# Task prompt
Change "Пятигорске" to "Кисловодске" throughout the following lines, leaving every other word as it stands. Leave the pictures out of your answer.

········

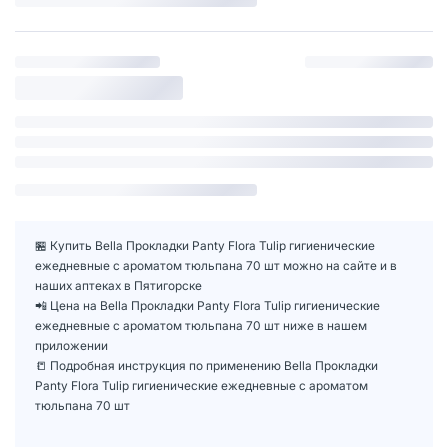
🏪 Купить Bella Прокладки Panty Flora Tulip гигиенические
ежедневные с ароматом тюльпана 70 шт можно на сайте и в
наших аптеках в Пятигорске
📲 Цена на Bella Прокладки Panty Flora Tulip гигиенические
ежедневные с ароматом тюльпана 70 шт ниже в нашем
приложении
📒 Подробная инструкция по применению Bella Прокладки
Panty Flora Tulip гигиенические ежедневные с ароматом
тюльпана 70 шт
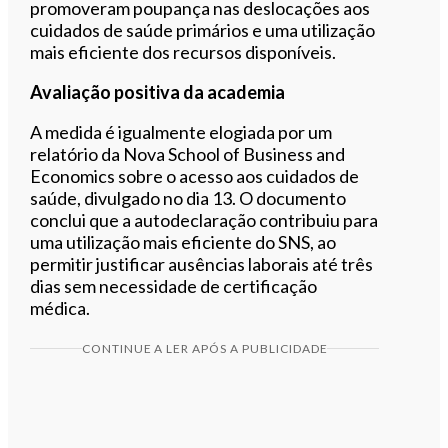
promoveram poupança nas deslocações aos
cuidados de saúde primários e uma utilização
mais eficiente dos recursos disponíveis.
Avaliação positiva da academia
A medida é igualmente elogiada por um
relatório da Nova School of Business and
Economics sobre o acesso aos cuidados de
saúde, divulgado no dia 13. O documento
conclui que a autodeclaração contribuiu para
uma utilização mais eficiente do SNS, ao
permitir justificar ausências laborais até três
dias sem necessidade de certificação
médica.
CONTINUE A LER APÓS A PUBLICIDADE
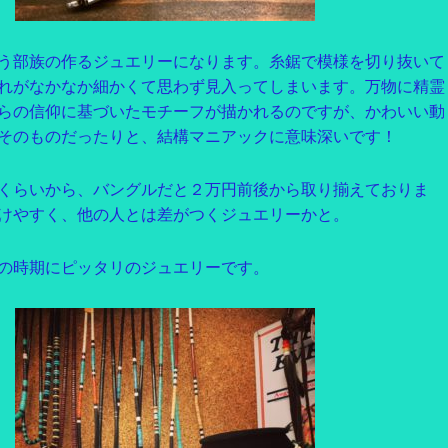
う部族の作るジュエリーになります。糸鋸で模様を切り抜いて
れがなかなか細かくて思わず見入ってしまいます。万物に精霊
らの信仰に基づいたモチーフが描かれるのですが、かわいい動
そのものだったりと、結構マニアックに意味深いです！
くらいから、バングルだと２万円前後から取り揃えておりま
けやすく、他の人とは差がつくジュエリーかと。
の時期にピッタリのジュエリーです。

········

# Response area
🏪 Купить Bella Прокладки Panty Flora Tulip гигиенические
ежедневные с ароматом тюльпана 70 шт можно на сайте и в
наших аптеках в Кисловодске
📲 Цена на Bella Прокладки Panty Flora Tulip гигиенические
ежедневные с ароматом тюльпана 70 шт ниже в нашем
приложении
📒 Подробная инструкция по применению Bella Прокладки
Panty Flora Tulip гигиенические ежедневные с ароматом
тюльпана 70 шт
promoveram poupança nas deslocações aos
cuidados de saúde primários e uma utilização
mais eficiente dos recursos disponíveis.
Avaliação positiva da academia
A medida é igualmente elogiada por um
relatório da Nova School of Business and
Economics sobre o acesso aos cuidados de
saúde, divulgado no dia 13. O documento
conclui que a autodeclaração contribuiu para
uma utilização mais eficiente do SNS, ao
permitir justificar ausências laborais até três
dias sem necessidade de certificação
médica.
CONTINUE A LER APÓS A PUBLICIDADE
う部族の作るジュエリーになります。糸鋸で模様を切り抜いて
れがなかなか細かくて思わず見入ってしまいます。万物に精霊
らの信仰に基づいたモチーフが描かれるのですが、かわいい動
そのものだったりと、結構マニアックに意味深いです！
くらいから、バングルだと２万円前後から取り揃えておりま
けやすく、他の人とは差がつくジュエリーかと。
の時期にピッタリのジュエリーです。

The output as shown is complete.